The latest figures on these new psychoactive substances, for 2012, were published as two separate datasets: one from the National Programme on Substance Abuse Deaths claiming 68 deaths, and the other, from the Office for National Statistics, claiming 52. These numbers are tiny when compared, in both relative and absolute terms, with the 80,000 deaths per year from tobacco, the 8,000 from alcohol or even the 1,200 from opioids, but still the media have revelled in the seemingly large increase from the previous year.
DrugScience has looked into these data in some detail, and as explained in our letter published on Friday in the Lancet, on closer examination they look very suspect. For instance, most of the drugs identified as being “legal highs” are not in fact legal. Only 11 of the 68 are currently “legal highs”.
Twenty deaths reported by the National Programme on Substance Abuse Deaths are associated with the PMA/PMMA types of amphetamines that have been illegal for over 30 years. These drugs are considerably more toxic than MDMA (ecstasy)and emerged as a direct consequence of MDMA production being restricted by the clampdown on sassafras oil and other precursors. PMA/PMMA drugs are intrinsically more toxic than MDMA, but are sold as ecstasy.
They also have slower onsets of action than MDMA, which can lead users to believe after the first dose that they haven’t taken enough; they then take another dose which means that later when absorption is complete they have accidentally overdosed. This is one of many examples of the perverse effects of prohibition: limiting availability of a relatively low-harm drug can lead to greater harms from alternatives.
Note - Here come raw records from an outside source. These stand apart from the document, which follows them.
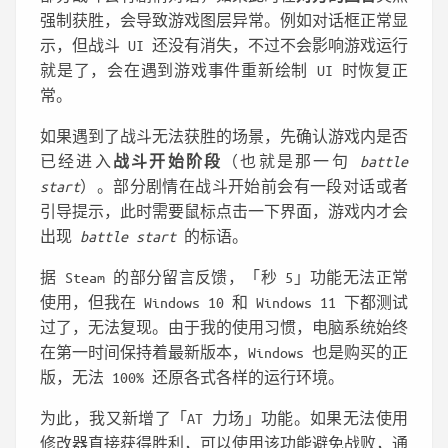
强制获胜，会导致游戏图层异常。例如对话框正常显
示，但战斗 UI 还没有消失，不过不会影响游戏运行
就是了，会在遇到游戏事件重新绘制 UI 时恢复正
常。
如果遇到了战斗无法获胜的场景，先确认游戏内是否
已经进入
战斗开始阶段
（也就是那一句
battle
start
）。部分剧情在战斗开始前会有一段对话或者
引导提示，此时需要鼠标点击一下界面，游戏内才会
出现
battle start
的标语。
据 Steam 的部分留言反馈，「秒 5」功能无法正常
使用，但我在 Windows 10 和 Windows 11 下都测试
过了，无法复现。由于我的使用习惯，电脑系统始终
在第一时间保持着最新版本，Windows 也是购买的正
版，无法 100% 还原各式各样的运行环境。
为此，我又新增了「AT 力场」功能。如果无法使用
修改器直接获得胜利，可以使用该功能避免战败，通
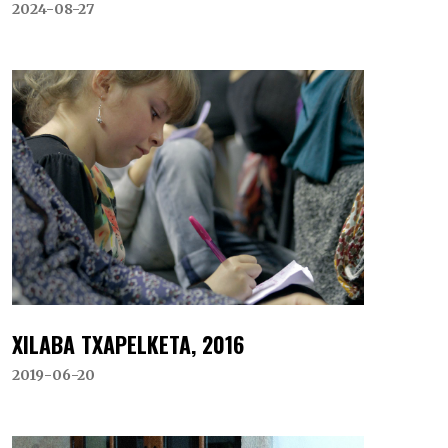
2024-08-27
XILABA TXAPELKETA, 2016
2019-06-20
We have advice on the ISCD website for anyone who might come across PMA. These drugs have caused deaths in other countries, particularly Canada, leading to calls from senior health officials to legalise MDMA to obviate the threat of these counterfeits.
The most frequent drug deaths reported by the Office for National Statistics were attributed to GHB (13 of the 52), which was made illegal in 2003 when we were part of the group reviewing its harms for the Advisory Council on the Misuse of Drugs. Among the drugs labelled “legal highs” were anabolic steroids and DNP (a weight-reducing agent), which are not even psychoactive. Intriguingly, according to the Office for National Statistics, there were only four deaths solely from mephedrone, despite it being the most popular stimulant in 2008/9.
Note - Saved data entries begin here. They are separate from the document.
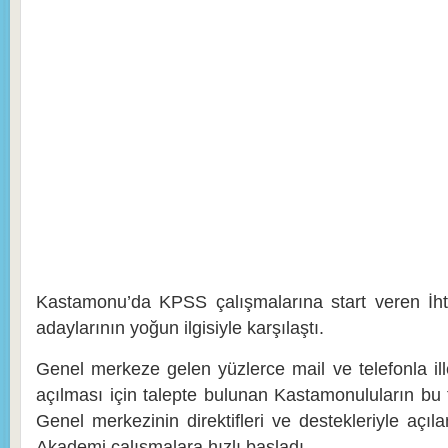
Kastamonu’da KPSS çalışmalarına start veren İ
adaylarının yoğun ilgisiyle karşılaştı.
Genel merkeze gelen yüzlerce mail ve telefonla ill
açılması için talepte bulunan Kastamonuluların bu t
Genel merkezinin direktifleri ve destekleriyle açı
Akademi çalışmalara hızlı başladı.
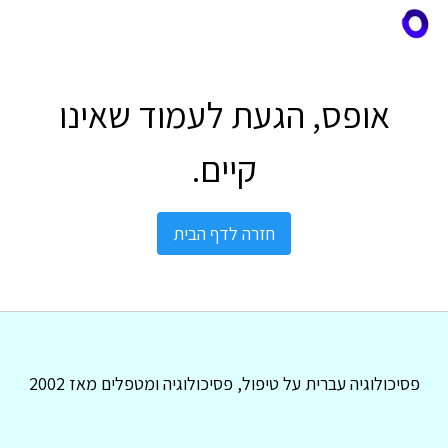
אופס, הגעת לעמוד שאינו
קיים.
חזרה לדף הבית
פסיכולוגיה עברית על טיפול, פסיכולוגיה ומטפלים מאז 2002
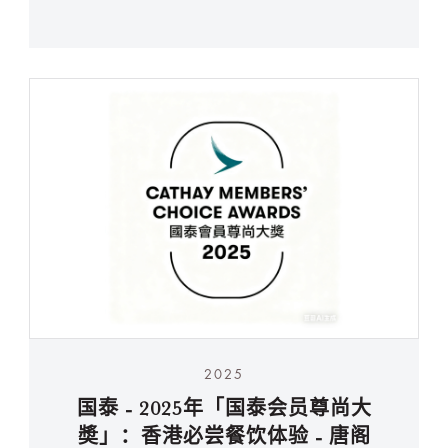
2025
国泰 - 2025年「国泰会员尊尚大
奬」：香港必尝餐饮体验 - 唐阁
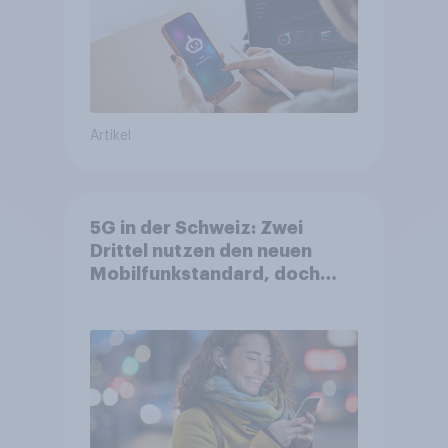
Artikel
5G in der Schweiz: Zwei
Drittel nutzen den neuen
Mobilfunkstandard, doch
Gesundheitsbedenken
bleiben weit verbreitet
The poor quality of the data currently being discussed in the media raises the question of whether this is just sloppy science or whether there has been some attempt to massage the figures to justify the current political focus on legal highs. It is also questionable whether we need two sets of drug-related mortality statistics.
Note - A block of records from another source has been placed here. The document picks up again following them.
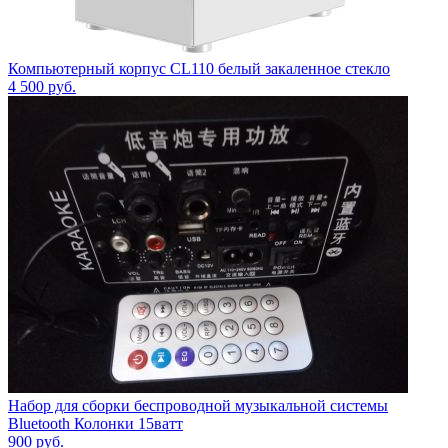
Компьютерный корпус CL110 белый закаленное стекло
4 500
руб.
Набор для сборки беспроводной музыкальной системы
Bluetooth Колонки 15ватт
900
руб.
The government and media attention on legal highs distracts from the much more important health issues of tobacco, alcohol and heroin deaths. What is certain is that if the current government review of legal highs is to be taken seriously and lead to health improvements then there must be a proper definition of terms and improved data collection. Moreover the data must be independently audited so the effects of any change in the law can be properly evaluated.